▶ [Task directions]:
Those lines of the records that contain "round" are to be located and copied.

▶ [Data under study]:
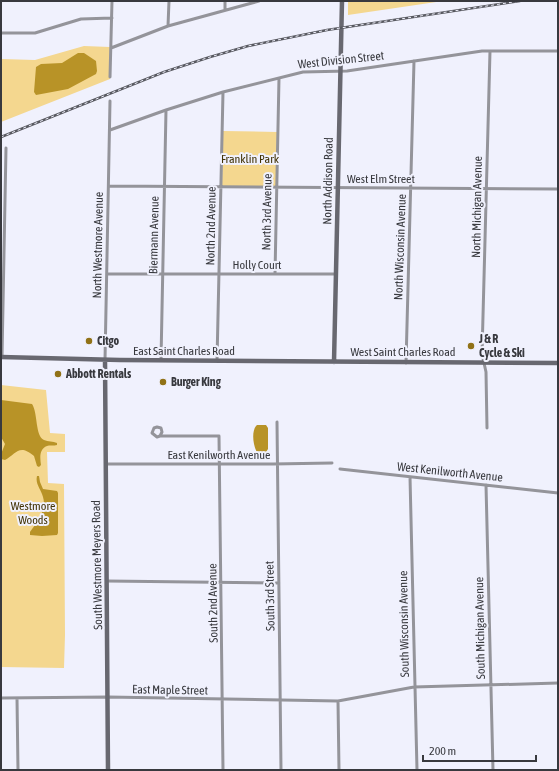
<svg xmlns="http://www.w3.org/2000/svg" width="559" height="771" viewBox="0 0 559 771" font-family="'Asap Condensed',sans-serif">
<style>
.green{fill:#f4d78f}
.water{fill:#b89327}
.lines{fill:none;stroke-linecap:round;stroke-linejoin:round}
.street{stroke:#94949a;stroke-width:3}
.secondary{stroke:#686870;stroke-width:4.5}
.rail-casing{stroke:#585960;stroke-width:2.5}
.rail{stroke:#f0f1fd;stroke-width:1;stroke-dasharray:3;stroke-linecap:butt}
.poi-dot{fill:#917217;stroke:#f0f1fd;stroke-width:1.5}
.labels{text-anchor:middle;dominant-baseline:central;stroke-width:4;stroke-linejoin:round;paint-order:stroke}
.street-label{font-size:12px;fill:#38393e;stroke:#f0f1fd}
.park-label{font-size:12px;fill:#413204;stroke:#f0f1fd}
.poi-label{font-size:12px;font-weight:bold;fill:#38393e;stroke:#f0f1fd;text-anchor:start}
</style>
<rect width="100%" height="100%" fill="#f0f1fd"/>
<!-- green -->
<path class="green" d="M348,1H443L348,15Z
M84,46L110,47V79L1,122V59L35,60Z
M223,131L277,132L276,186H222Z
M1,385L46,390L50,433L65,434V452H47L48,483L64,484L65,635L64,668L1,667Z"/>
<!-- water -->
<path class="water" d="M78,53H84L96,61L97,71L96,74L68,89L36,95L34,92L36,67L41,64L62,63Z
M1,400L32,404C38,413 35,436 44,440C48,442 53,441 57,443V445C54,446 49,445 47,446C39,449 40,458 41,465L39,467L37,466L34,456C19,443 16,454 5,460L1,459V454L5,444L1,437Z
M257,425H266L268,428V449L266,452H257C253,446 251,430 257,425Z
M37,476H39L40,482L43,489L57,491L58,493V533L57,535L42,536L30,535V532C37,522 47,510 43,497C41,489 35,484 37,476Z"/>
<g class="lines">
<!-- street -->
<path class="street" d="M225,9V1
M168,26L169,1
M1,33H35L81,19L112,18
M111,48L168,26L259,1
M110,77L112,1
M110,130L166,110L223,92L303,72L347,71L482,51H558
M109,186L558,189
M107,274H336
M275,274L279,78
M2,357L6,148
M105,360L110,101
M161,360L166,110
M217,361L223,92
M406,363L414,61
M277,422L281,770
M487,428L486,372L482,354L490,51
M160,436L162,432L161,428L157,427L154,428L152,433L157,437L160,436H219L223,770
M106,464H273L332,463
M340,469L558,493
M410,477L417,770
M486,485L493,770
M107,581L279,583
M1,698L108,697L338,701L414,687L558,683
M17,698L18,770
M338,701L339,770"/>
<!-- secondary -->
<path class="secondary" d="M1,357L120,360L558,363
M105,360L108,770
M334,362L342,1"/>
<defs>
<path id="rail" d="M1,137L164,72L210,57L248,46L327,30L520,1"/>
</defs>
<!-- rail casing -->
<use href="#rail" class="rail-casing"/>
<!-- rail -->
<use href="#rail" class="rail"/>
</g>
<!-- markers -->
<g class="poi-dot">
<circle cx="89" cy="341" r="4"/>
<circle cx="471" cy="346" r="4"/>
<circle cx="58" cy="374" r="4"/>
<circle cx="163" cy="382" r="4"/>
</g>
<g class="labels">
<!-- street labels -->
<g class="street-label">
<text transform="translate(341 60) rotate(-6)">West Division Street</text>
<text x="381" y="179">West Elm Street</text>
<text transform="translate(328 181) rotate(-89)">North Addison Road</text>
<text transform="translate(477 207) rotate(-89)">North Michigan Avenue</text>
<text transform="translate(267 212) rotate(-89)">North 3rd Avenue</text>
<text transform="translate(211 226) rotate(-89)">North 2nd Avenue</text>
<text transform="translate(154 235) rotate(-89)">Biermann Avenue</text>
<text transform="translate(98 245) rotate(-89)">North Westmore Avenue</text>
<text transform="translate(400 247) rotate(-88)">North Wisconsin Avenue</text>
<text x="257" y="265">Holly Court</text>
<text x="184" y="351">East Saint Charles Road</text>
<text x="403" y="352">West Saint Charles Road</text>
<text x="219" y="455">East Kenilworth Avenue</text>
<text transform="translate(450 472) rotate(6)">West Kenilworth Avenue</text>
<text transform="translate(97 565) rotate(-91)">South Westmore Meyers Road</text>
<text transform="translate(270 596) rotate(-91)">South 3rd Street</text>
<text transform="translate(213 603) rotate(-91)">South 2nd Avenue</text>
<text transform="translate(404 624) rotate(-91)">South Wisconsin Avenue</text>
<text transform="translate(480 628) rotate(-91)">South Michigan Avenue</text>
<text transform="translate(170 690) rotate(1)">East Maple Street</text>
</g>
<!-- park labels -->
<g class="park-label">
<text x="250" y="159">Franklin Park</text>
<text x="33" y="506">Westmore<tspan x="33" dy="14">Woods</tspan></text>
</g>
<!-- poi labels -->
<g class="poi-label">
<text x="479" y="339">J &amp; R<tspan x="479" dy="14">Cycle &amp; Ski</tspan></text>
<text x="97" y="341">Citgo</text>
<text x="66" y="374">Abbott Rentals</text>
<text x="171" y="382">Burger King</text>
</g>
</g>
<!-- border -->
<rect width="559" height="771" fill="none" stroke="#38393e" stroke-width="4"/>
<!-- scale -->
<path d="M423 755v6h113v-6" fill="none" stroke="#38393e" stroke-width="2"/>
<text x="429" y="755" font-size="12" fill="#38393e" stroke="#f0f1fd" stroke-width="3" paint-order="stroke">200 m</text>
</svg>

▶ [Result]:
.lines{fill:none;stroke-linecap:round;stroke-linejoin:round}
.labels{text-anchor:middle;dominant-baseline:central;stroke-width:4;stroke-linejoin:round;paint-order:stroke}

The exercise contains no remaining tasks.